3.3. Man wird ungeachtet des Vorgesagten und ungeachtet dessen, dass der Verfassungsgerichtshof im vorgenannten Erkenntnis vom eine diesbezügliche Einschränkung nicht ausdrücklich angesprochen hat, davon ausgehen müssen, dass nicht jede auch noch so geringfügige Ausübung des Freizügigkeitsrechts im Rahmen des § 57 NAG Relevanz entfaltet. Vielmehr wird es für die Anwendung der genannten Bestimmung erforderlich sein, dass die österreichische Ankerperson mit einer gewissen Nachhaltigkeit von ihrer Freizügigkeit Gebrauch gemacht hat (in diesem Sinn, wenn auch vor rein unionsrechtlichem Hintergrund, von einem "Bagatellvorbehalt" sprechend das Urteil des Deutschen Bundesverwaltungsgerichtes vom , 1C 23.09, Rz 13; dies andeutend auch der Verwaltungsgerichtshof in seinem Erkenntnis vom , Zl. 2007/18/0347, in dem ein zweiwöchiger Sprachaufenthalt zu beurteilen war). Was die Festlegung der Nachhaltigkeitsgrenze - auch unter dem hier relevanten Blickwinkel des § 57 NAG - anlangt, so liegt es nahe, auf die Rechtsprechung des EuGH zum Arbeitnehmerbegriff abzustellen. Der EuGH verlangt für die Qualifikation als Arbeitnehmer im Sinn von Art. 39 EG (nunmehr Art. 45 AEUV) jenseits des Erfordernisses einer abhängigen Beschäftigung gegen Entgelt in einem anderen Mitgliedstaat einschränkend eine "tatsächliche und echte Tätigkeit", die keinen so geringen Umfang hat, dass es sich um eine "völlig untergeordnete und unwesentliche Tätigkeit" handelt. Dieser Maßstab lässt sich allgemein dergestalt auf alle Freizügigkeitsrechte übertragen, dass eine "tatsächliche und effektive" Ausübung derselben vorliegen muss.
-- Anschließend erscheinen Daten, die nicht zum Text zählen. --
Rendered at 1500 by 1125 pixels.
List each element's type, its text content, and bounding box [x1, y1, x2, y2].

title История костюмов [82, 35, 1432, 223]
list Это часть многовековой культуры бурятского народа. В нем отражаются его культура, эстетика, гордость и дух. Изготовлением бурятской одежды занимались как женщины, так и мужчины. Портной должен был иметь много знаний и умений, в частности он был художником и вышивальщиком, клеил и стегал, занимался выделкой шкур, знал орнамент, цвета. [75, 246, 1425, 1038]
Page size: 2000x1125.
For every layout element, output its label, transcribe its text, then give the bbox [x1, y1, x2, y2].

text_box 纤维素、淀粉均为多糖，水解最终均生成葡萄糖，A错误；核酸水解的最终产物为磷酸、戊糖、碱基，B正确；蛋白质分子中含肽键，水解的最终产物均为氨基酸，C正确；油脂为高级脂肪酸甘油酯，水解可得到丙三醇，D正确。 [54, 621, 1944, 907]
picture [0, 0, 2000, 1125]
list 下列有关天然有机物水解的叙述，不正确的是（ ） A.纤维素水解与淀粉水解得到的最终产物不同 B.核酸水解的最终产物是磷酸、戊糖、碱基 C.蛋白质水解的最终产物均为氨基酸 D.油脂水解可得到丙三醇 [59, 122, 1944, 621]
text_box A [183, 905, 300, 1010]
In der erwähnten Rechtsprechung zum Arbeitnehmerbegriff hat der EuGH zum Ausdruck gebracht, dass die Höhe der Vergütung, die der Arbeitnehmer enthält, ebenso wenig von alleiniger Bedeutung ist wie das Ausmaß der Arbeitszeit und die Dauer des Dienstverhältnisses (vgl. dazu die Darstellung von Windisch-Graetz in Mayer , EU-und EG-Vertrag, Art 39 EGV, Rz 9 ff.). Fallbezogen kann es dann aber bei einer Gesamtschau keinem Zweifel unterliegen, dass die Ehefrau des Beschwerdeführers im Hinblick auf ihre kontinuierlich über nahezu fünf Monate hin ausgeübte tageweise Tätigkeit in Tschechien die erwähnte Bagatellschranke überschritten hat.

4. Zusammenfassend ergibt sich, dass die belangte Behörde am Boden der hier maßgeblichen Rechtslage vor dem FrÄG 2009 die Anwendung des § 57 NAG - vor dem Hintergrund des Verständnisses, die dieser Bestimmung zur Erzielung eines verfassungskonformen Ergebnisses zuletzt im oben erwähnten Erkenntnis des Verfassungsgerichtshofes vom beigemessen worden ist - hier nicht hätte verneinen dürfen.

Der bekämpfte Bescheid war daher im Hinblick auf das eingangs Gesagte gemäß § 42 Abs. 2 Z 1 VwGG wegen Rechtswidrigkeit seines Inhaltes aufzuheben.

Der Spruch über den Aufwandersatz gründet sich auf die §§ 47 ff VwGG iVm der VwGH-Aufwandersatzverordnung 2008.